In a village in Cambodia when the Khmer Rouge move in, we see first hand what happened in that country when it is taken over by fanatics. All who disapprove of their regime is killed: those who are educated, those who hold official jobs, those who have money. All killed. To survive, Arn learns to play music, learning very quickly from one old man who, once his tutelage is finished, is killed.

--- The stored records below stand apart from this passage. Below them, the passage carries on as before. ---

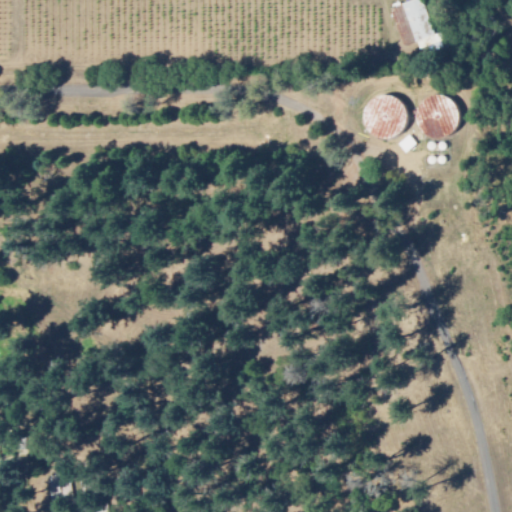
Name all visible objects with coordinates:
building: (416, 26)
storage tank: (387, 116)
building: (387, 116)
storage tank: (439, 117)
building: (439, 117)
building: (387, 119)
building: (440, 119)
road: (364, 144)
road: (453, 343)
building: (64, 494)
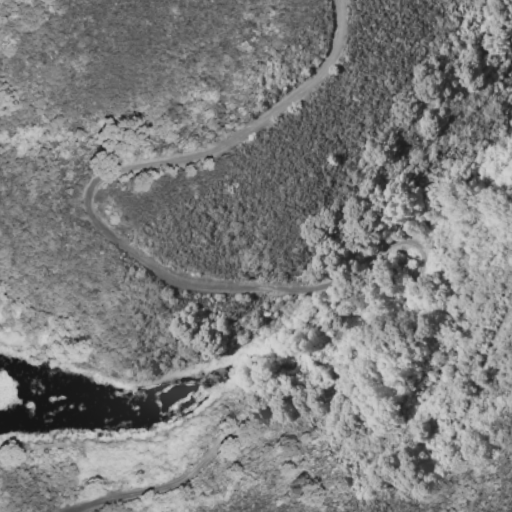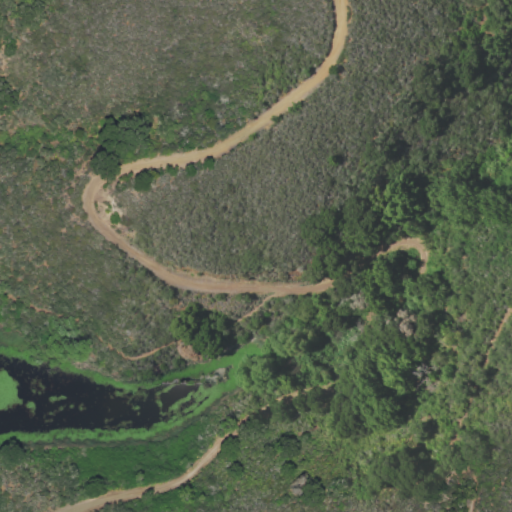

The boy moulds a small band at the Khmer Rouge instructions, eventually realising that the reason for the music is to drown out the noise of those being executed: usually by a hammer bow to the head. Starvation and many deaths follow. as millions of villagers are taken from their homes and forced into slave labour. The young learn not to recognise people they know: they learn to keep a mask on their faces telling their tormenters nothing. And if the camps are not bad enough, when the Vietnamese Army moves west to take Cambodia back from the Khmer Rouge, Arn, always thinking only of survival, learns how to use a rifle and becomes a boy soldier to live.
This is not an easy read, the brutality of the Khmer Rouge is overwhelming, and the story is told in bare clipped prose that makes it all the more real. Rescued from a refugee camp, Arn and several others were taken to the USA by an unusual man, where he found life most difficult, but in finding a place of safety, Arn Chorn-Pond founded Children of War, an organisation which aims to help those children whose lives have been uprooted by war, and now works with Cambodian Living Arts, a group he again founded to encourage the few musicians who survived the Khmer Rouge to pass on their knowledge.